Summer is rolling up on us quite quickly and I am loosening the reigns. Preparing myself to let these 3 amazing boys of mine grow up. I am already having panic attacks about Austin going to kindergarten. I want to keep him at his preschool forever where they treat him/us like family and watch out for my boys. I don't want to send him into the big bad world just yet.  I lay in bed at night and remind myself to breathe because I don't know when my first born became an almost 6 year old.


Just as I do with Pax, I have to let him live. I have to teach him how to live in this big, big world.  It is my greatest hope that I send them into it with a sense of kindness and compassion, yet be able to stand strong enough to never let anyone take advantage of them.  Those two also play a delicate balance.
Tis' life though isn't it... Finding a balance in it all.  As a Mother, that is without a doubt, the hardest work in progress I have ever known.  The letting go and holding on. I will be on my death bed still trying to figure that one out.
In the interim though I am beginning to enjoy our sense of normalcy.  I am letting it filter in, brew for a bit and letting it go.  We are making memories. Silly little memories that we will talk about years from now. Like Austin telling me he wanted to marry me like Daddy did or waking up in the wee hours surrounded by three little boys, all of whom snuck into my bed like preying panthers.

(Transcribed page contents)
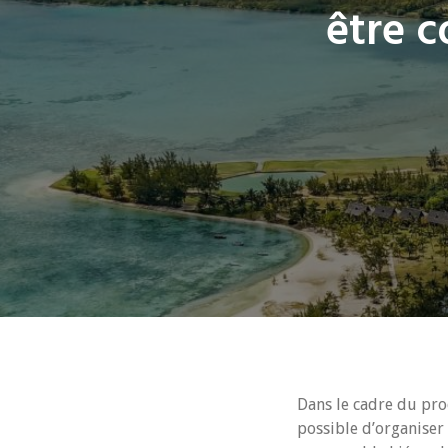
être 
Dans le cadre du pro
possible d’organiser 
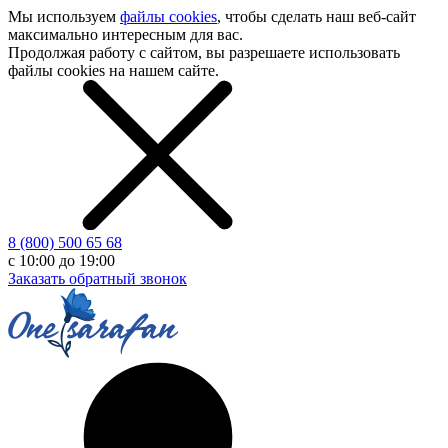
Мы используем
файлы cookies
, чтобы сделать наш
веб-сайт
максимально интересным для вас.
Продолжая работу с сайтом, вы разрешаете использовать
файлы cookies на нашем сайте.
8 (800) 500 65 68
с 10:00 до 19:00
Заказать обратный звонок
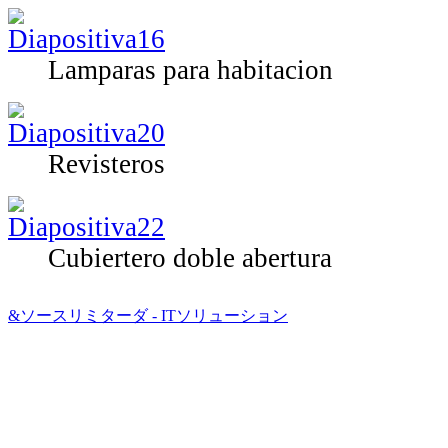
Lamparas para habitacion
Revisteros
Cubiertero doble abertura
&ソースリミターダ - ITソリューション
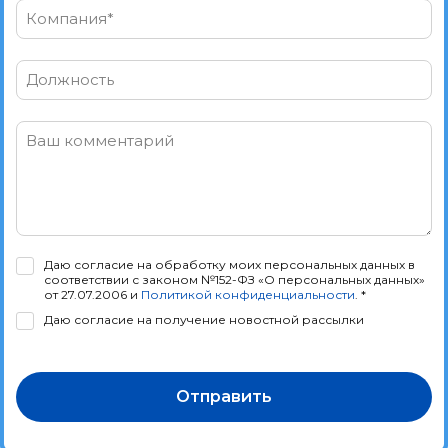
Компания*
Должность
Ваш комментарий
Даю согласие на обработку моих персональных данных в
соответствии с законом №152-ФЗ «О персональных данных»
от 27.07.2006 и
Политикой конфиденциальности
. *
Даю согласие на получение новостной рассылки
Отправить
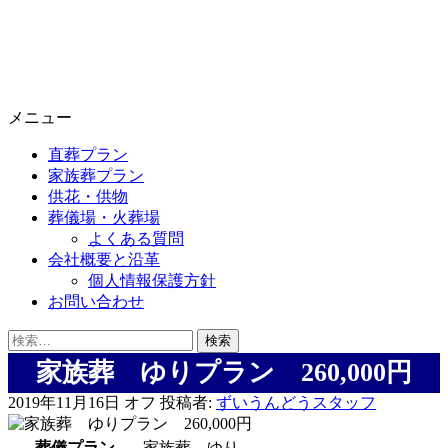
メニュー
直葬プラン
家族葬プラン
供花・供物
葬儀場・火葬場
よくある質問
会社概要と沿革
個人情報保護方針
お問い合わせ
検
索:
家族葬 ゆりプラン 260,000円
2019年11月16日
オフ
投稿者:
ずいうんどうスタッフ
葬儀プラン
家族葬 ゆり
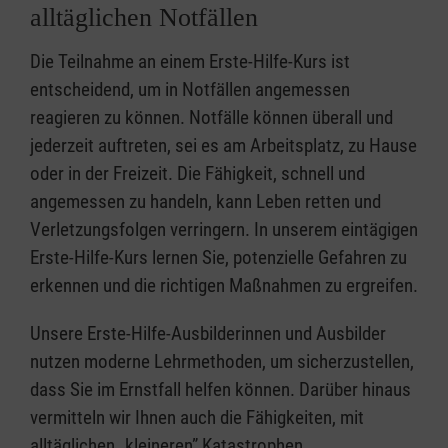
alltäglichen Notfällen
Die Teilnahme an einem Erste-Hilfe-Kurs ist
entscheidend, um in Notfällen angemessen
reagieren zu können. Notfälle können überall und
jederzeit auftreten, sei es am Arbeitsplatz, zu Hause
oder in der Freizeit. Die Fähigkeit, schnell und
angemessen zu handeln, kann Leben retten und
Verletzungsfolgen verringern. In unserem eintägigen
Erste-Hilfe-Kurs lernen Sie, potenzielle Gefahren zu
erkennen und die richtigen Maßnahmen zu ergreifen.
Unsere Erste-Hilfe-Ausbilderinnen und Ausbilder
nutzen moderne Lehrmethoden, um sicherzustellen,
dass Sie im Ernstfall helfen können. Darüber hinaus
vermitteln wir Ihnen auch die Fähigkeiten, mit
alltäglichen „kleineren” Katastrophen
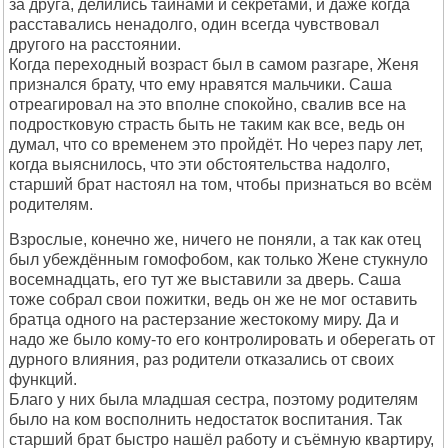
за друга, делились тайнами и секретами, и даже когда
расставались ненадолго, один всегда чувствовал
другого на расстоянии.
Когда переходный возраст был в самом разгаре, Женя
признался брату, что ему нравятся мальчики. Саша
отреагировал на это вполне спокойно, свалив все на
подростковую страсть быть не таким как все, ведь он
думал, что со временем это пройдёт. Но через пару лет,
когда выяснилось, что эти обстоятельства надолго,
старший брат настоял на том, чтобы признаться во всём
родителям.
Взрослые, конечно же, ничего не поняли, а так как отец
был убеждённым гомофобом, как только Жене стукнуло
восемнадцать, его тут же выставили за дверь. Саша
тоже собрал свои пожитки, ведь он же не мог оставить
братца одного на растерзание жестокому миру. Да и
надо же было кому-то его контролировать и оберегать от
дурного влияния, раз родители отказались от своих
функций.
Благо у них была младшая сестра, поэтому родителям
было на ком восполнить недостаток воспитания. Так
старший брат быстро нашёл работу и съёмную квартиру,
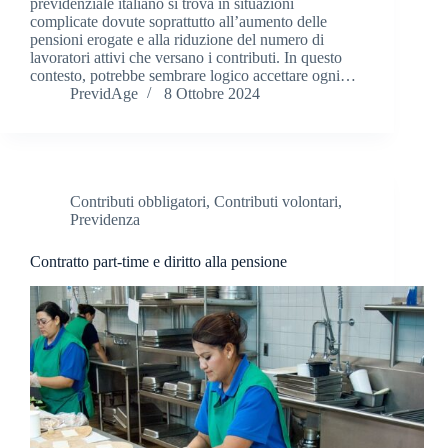
previdenziale italiano si trova in situazioni
complicate dovute soprattutto all’aumento delle
pensioni erogate e alla riduzione del numero di
lavoratori attivi che versano i contributi. In questo
contesto, potrebbe sembrare logico accettare ogni…
PrevidAge
8 Ottobre 2024
Contributi obbligatori
,
Contributi volontari
,
Previdenza
Contratto part-time e diritto alla pensione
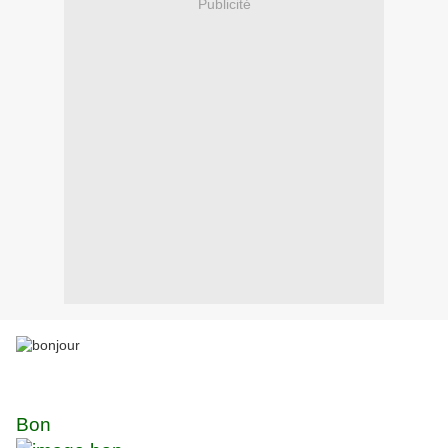
Publicité
Bon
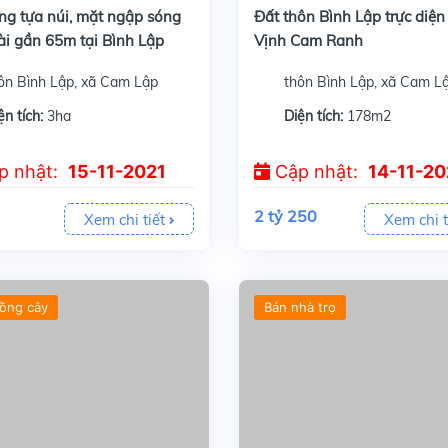
ng tựa núi, mặt ngập sóng
Đất thôn Bình Lập trực diện
ài gần 65m tại Bình Lập
Vịnh Cam Ranh
anh
ôn Bình Lập, xã Cam Lập
thôn Bình Lập, xã Cam L
ện tích:
3ha
Diện tích:
178m2
p nhật:
15-11-2021
Cập nhật:
14-11-20
2 tỷ 250
Xem chi tiết
Xem chi t
rồng cây
Bán nhà trọ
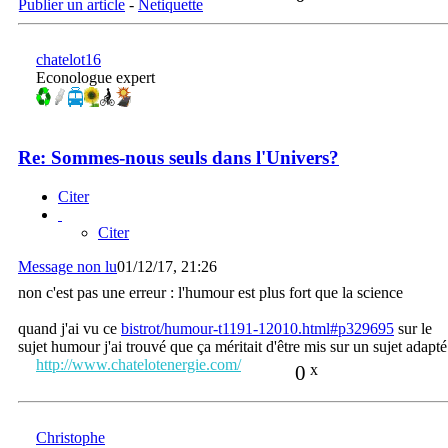
Publier un article
-
Netiquette
chatelot16
Econologue expert
Re: Sommes-nous seuls dans l'Univers?
Citer
Citer
Message non lu
01/12/17, 21:26
non c'est pas une erreur : l'humour est plus fort que la science
quand j'ai vu ce
bistrot/humour-t1191-12010.html#p329695
sur le
sujet humour j'ai trouvé que ça méritait d'être mis sur un sujet adapté
http://www.chatelotenergie.com/
0
x
Christophe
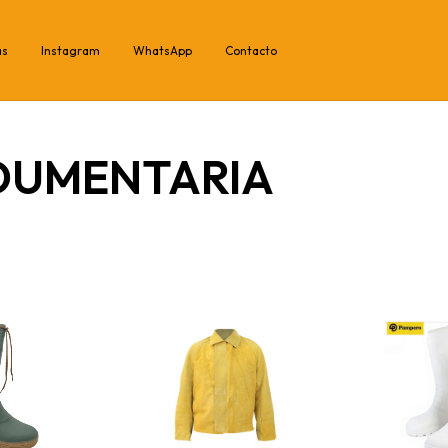
as
Instagram
WhatsApp
Contacto
DUMENTARIA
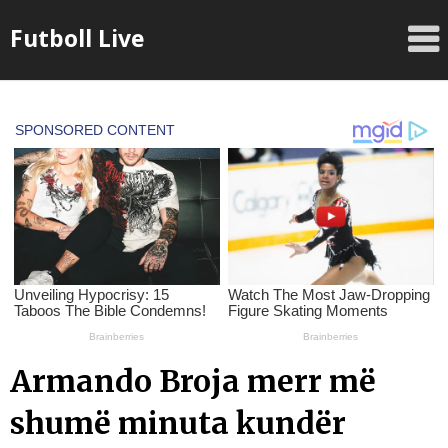
Skip
Futboll Live
to
content
Armando Broja merr më
shumë minuta kundër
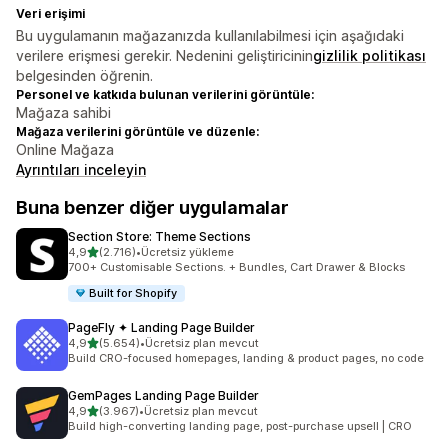
Veri erişimi
Bu uygulamanın mağazanızda kullanılabilmesi için aşağıdaki
verilere erişmesi gerekir. Nedenini geliştiricinin
gizlilik politikası
belgesinden öğrenin.
Personel ve katkıda bulunan verilerini görüntüle:
Mağaza sahibi
Mağaza verilerini görüntüle ve düzenle:
Online Mağaza
Ayrıntıları inceleyin
Buna benzer diğer uygulamalar
Section Store: Theme Sections
5 yıldız üzerinden
4,9
(2.716)
•
Ücretsiz yükleme
toplam 2716 değerlendirme
700+ Customisable Sections. + Bundles, Cart Drawer & Blocks
Built for Shopify
PageFly ✦ Landing Page Builder
5 yıldız üzerinden
4,9
(5.654)
•
Ücretsiz plan mevcut
toplam 5654 değerlendirme
Build CRO-focused homepages, landing & product pages, no code
GemPages Landing Page Builder
5 yıldız üzerinden
4,9
(3.967)
•
Ücretsiz plan mevcut
toplam 3967 değerlendirme
Build high-converting landing page, post-purchase upsell | CRO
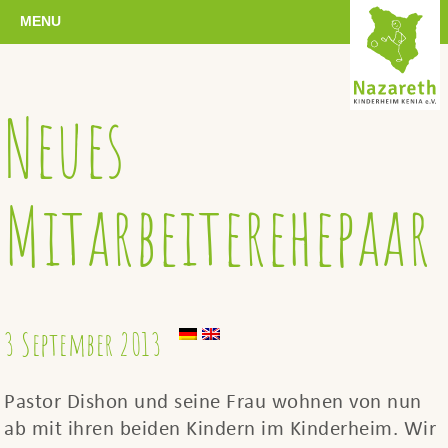
MENU
Neues
Mitarbeiterehepaar
3 September 2013
Pastor Dishon und seine Frau wohnen von nun
ab mit ihren beiden Kindern im Kinderheim. Wir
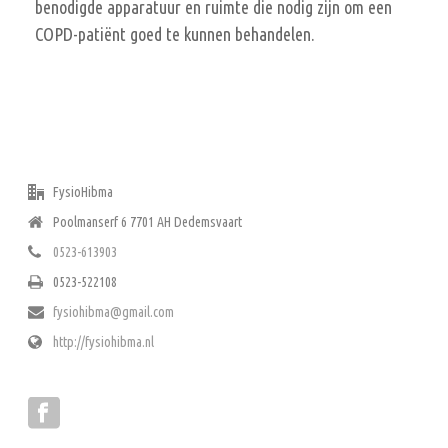
benodigde apparatuur en ruimte die nodig zijn om een
COPD-patiënt goed te kunnen behandelen.
ADRES
FysioHibma
Poolmanserf 6 7701 AH Dedemsvaart
0523-613903
0523-522108
fysiohibma@gmail.com
http://fysiohibma.nl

=== Work to complete ===
- a) In the post about motherhood, what does Austin say he wanted to do?
- b) Please continue the post about motherhood from where it stops.

=== Task-by-task answers ===
- a) He said he wanted to marry the writer like Daddy did.

- b)
Mason asking me if tomorrow was our date night because one day of every weekend is date night with my boys in this house.  Memories.  The words, that make up our little novel.  Ahh but it is SO big to me. One of those thick, can't put down, stay up way to late novels.








































That cup..... it has runneth over....

Love and hugs~
j

Comments

Anonymous said…
Absolutely love the ear defenders. So cute.
Noticed in one of the pictures Austin was wearing a watch. My little love is wearing a watch all of the time. He likes being like Daddy & Mommy:)
Amy Bennett said…
Ahhhh what a SWEET post! Your boys are so lucky to have you!!! I am feeling so much of what you're feeling, as I'm facing Sierra starting kindergarten in the Fall. it's hard, the holding on and letting go. Especially when you realize how short this life is. I get it.

LOVE the pic of him on the floor! He is so much like. But with Bodie, he says "Mama, nuggle, PEAS?" (He can't say his 's'es at the beginning of words yet, so that's Bodiespeak for Snuggle please? Melts my freakin heart. Isn't being a mom great?
Amy Young said…
Could your kids be any damn cuter!!??!?!?!